Start of PROVIDED ENTRIES

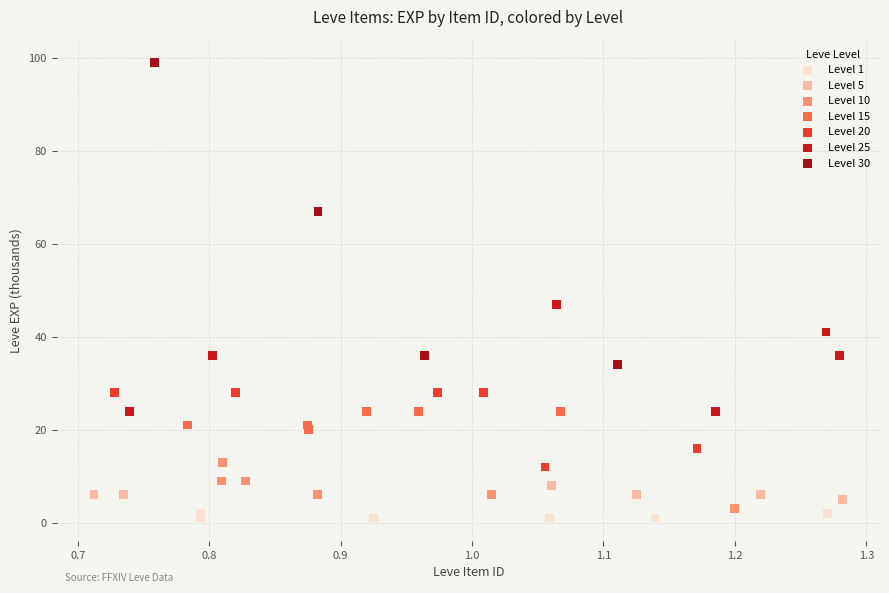

Which series has the widest spread of Y values?

Level 30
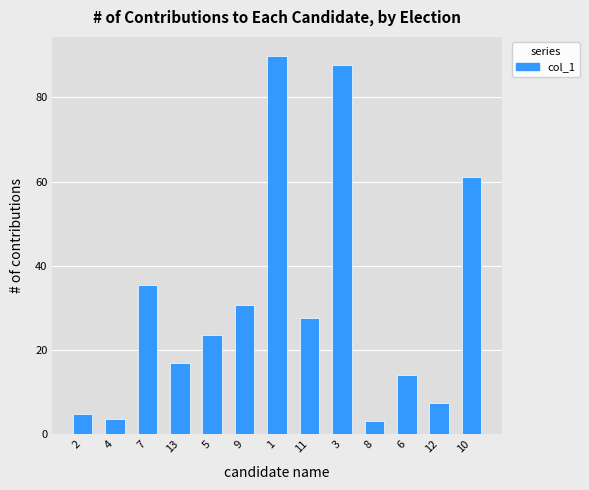

What is the sum of all values?

405.5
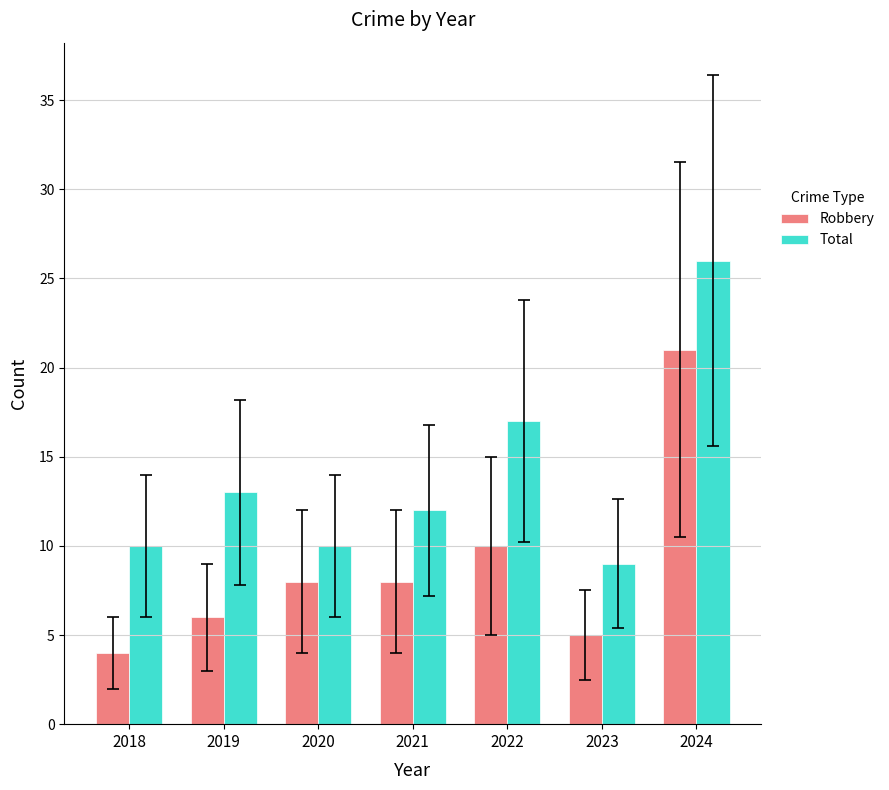

The Total series shows 26 at 2024. True or false?

True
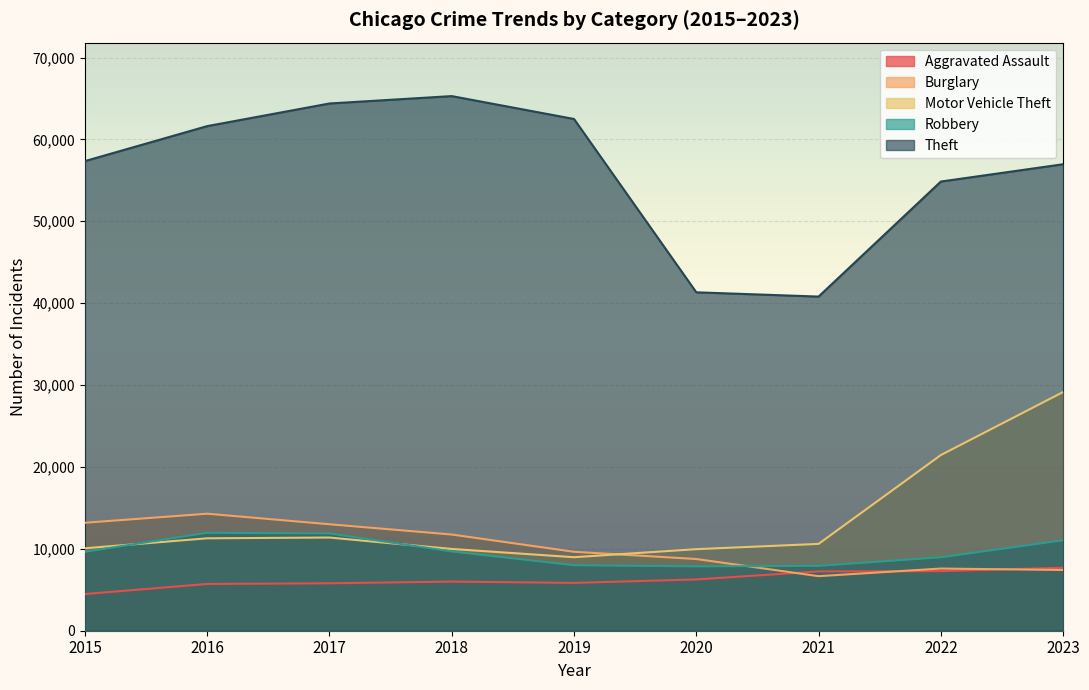

The value of Motor Vehicle Theft at 2022 is 11013. True or false?

False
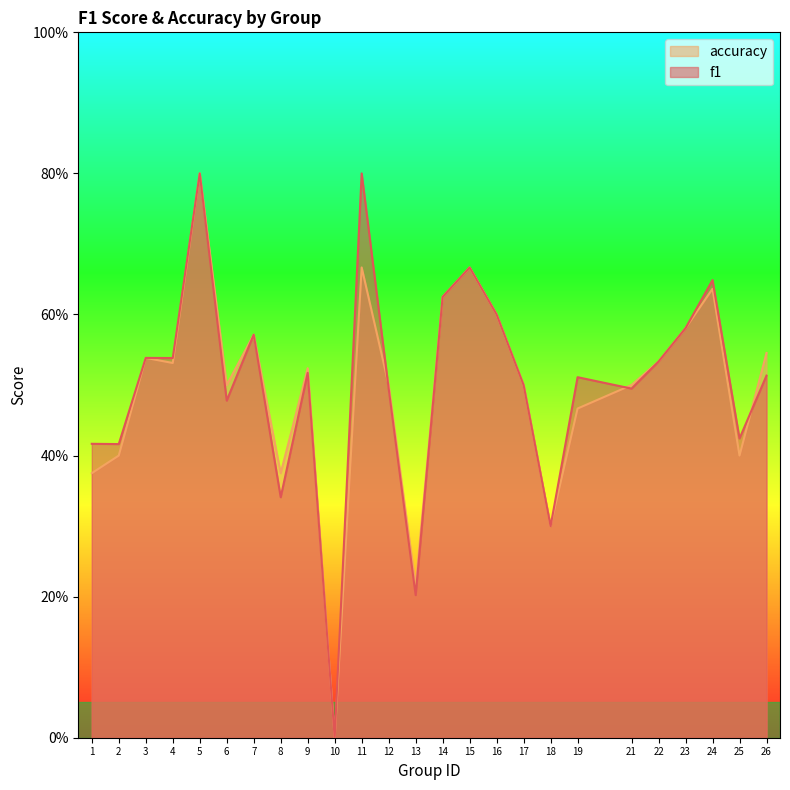

What is the difference between the maximum and minimum values in the accuracy series?

0.8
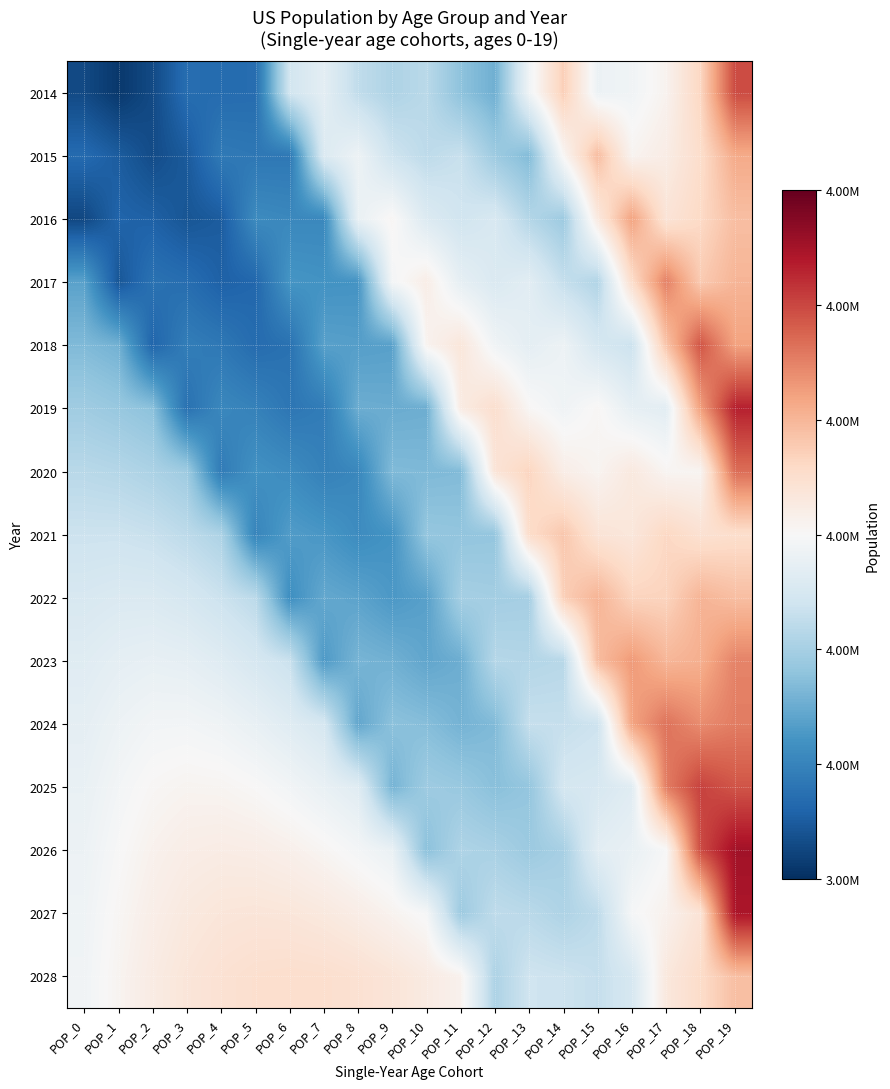

How many data points does each series have?

20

End of PROVIDED ENTRIES

• GOAL OF THE EXERCISE: Please rewrite the lines of the material as a Markdown table with the columns "Row" and "Line", beginning at the line containing "The Total series" and continuing through the end of the material. Number each row, skip blank lines, and omit the pictures.

• RESPONSE BELOW:
| Row | Line |
|---|---|
| 1 | The Total series shows 26 at 2024. True or false? |
| 2 | True |
| 3 | The value of Motor Vehicle Theft at 2022 is 11013. True or false? |
| 4 | False |
| 5 | What is the difference between the maximum and minimum values in the accuracy series? |
| 6 | 0.8 |
| 7 | How many data points does each series have? |
| 8 | 20 |